Damn it. How does the kid manage to do this to me?
"I know, Sammy," I said, brushing hair off his forehead. "I missed you, too. Awesome Dean Winchester needs his trusty sidekick Geekboy, right?"
"Jerk," Sam mumbled drowsily.
"Bitch." I patted Sam's shoulder. "I don't think you're going to be up to going downstairs for Dinner and Interaction with Chuck Lambert, kiddo, so let me just order us some room service. Jim Williams is paying."
"Wait." Sam grabbed my hand and dropped the amulet into it. "You're still a jerk. But I want you to have it."
For a minute it seemed like the entire world had stopped. I couldn't hear anything, could barely see anything; the entire world had come down to Sam's fingers curled around my wrist and the cold metal resting in my palm.
"Why?" I asked quietly.
Sam looked at me with his soul in his eyes. "Because you're my brother and I love you. And you didn't lie to me."
"You're not worried I'll screw up again?"
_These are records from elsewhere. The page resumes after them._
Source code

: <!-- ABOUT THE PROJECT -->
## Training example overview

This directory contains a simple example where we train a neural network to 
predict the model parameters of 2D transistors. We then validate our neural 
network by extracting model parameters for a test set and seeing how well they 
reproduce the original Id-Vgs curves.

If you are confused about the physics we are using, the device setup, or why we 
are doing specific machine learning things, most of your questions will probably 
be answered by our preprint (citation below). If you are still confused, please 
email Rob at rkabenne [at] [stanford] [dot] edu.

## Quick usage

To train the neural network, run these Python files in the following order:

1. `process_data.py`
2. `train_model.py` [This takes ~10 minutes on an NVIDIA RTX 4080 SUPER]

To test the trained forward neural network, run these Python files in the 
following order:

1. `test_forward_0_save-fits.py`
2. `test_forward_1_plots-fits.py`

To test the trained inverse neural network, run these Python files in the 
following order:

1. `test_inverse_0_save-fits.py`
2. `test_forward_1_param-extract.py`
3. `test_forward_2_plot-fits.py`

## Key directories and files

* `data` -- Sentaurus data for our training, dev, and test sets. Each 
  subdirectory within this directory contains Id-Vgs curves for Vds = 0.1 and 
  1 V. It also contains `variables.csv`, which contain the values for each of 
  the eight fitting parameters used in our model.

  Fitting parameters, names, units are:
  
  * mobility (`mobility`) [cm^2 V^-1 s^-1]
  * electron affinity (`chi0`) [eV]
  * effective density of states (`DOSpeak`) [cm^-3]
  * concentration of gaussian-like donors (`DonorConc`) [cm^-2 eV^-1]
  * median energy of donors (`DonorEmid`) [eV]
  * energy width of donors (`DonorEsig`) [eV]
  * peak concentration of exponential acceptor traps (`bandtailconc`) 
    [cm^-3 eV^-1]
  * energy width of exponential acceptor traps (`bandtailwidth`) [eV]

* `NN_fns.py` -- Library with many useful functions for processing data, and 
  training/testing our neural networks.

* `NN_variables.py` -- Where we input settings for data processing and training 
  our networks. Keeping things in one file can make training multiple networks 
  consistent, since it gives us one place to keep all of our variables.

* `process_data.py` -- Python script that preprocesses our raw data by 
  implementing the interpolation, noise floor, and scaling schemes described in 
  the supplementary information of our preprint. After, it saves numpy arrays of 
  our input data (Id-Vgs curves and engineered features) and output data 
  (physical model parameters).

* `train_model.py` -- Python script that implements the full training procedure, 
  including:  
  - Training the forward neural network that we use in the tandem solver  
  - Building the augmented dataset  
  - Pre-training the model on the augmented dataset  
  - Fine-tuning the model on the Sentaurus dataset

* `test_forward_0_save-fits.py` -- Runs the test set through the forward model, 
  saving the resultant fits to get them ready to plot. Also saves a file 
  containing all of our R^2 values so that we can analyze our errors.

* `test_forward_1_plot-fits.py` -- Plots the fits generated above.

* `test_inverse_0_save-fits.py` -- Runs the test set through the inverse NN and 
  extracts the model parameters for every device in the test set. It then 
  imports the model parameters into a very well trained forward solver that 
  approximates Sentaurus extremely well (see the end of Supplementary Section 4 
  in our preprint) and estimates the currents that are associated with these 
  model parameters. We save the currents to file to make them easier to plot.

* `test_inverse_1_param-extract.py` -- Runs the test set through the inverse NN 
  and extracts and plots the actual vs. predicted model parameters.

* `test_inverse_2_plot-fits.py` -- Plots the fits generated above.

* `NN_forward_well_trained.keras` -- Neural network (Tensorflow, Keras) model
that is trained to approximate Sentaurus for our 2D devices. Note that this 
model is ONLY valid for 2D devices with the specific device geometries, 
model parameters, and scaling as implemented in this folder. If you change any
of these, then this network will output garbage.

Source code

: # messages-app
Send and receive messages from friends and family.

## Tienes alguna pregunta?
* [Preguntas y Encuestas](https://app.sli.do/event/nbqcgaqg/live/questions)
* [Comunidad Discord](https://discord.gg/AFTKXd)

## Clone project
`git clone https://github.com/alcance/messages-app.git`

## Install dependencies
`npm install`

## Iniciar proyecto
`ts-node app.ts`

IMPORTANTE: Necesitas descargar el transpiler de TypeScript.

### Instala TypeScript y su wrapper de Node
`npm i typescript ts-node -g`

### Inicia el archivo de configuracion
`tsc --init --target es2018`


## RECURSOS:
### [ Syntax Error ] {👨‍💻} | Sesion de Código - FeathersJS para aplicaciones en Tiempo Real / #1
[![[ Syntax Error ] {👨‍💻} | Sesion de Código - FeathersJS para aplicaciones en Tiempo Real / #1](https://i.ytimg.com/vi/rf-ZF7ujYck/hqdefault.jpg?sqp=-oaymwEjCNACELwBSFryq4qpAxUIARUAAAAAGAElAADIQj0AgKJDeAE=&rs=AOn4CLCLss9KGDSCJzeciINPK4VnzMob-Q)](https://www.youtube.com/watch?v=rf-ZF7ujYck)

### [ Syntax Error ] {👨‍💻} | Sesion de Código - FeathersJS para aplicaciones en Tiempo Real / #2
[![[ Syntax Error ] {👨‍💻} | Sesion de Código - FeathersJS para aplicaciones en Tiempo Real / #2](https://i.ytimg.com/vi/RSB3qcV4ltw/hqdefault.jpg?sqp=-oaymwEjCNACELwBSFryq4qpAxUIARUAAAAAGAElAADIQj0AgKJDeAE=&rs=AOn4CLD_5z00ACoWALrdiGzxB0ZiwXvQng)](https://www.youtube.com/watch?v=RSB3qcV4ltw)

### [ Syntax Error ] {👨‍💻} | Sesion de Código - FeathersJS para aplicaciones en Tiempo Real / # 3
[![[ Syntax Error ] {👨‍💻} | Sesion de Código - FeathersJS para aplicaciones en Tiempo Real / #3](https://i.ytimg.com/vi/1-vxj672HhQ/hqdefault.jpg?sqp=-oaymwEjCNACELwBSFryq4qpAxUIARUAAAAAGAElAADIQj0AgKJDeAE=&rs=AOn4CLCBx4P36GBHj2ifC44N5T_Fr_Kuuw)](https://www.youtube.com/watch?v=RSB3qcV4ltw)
"Anyone might screw up, Dean. You might screw up. I might screw up. At least… at least I know that if you do screw up, you'll fix it. You're my big brother."
"Sammy…" It took all my will power to keep from closing my hand around the amulet possessively. "Not now, Sammy." I put it by his pillow. "Give it to me in the morning, if you still want to do it when you're sober."
"I'm not that drunk," Sam protested.
That was probably true: Sam gets plastered pretty easily, but later he usually remembers what he said and what he says is usually something along the lines of how I'm the best big brother ever – embarrassing, to have said it out loud, but not something the kid doesn't mean. All the same, I wasn't going to take advantage of Sam when he was drunk.
"Then I'll still get it in the morning," I said lightly, picking up the phone. "What do you want for dinner, Sammy?"
I woke up the next morning to find the amulet on my bed, right by my hand, holding down a note that said Sam had gone to get breakfast. Along with a flyer for a panel in Discussion Room Two on "Supernatural and Girls: Why does Dean Winchester want to sleep with every woman in America?"
I was still laughing when Sam came back with the coffee and donuts.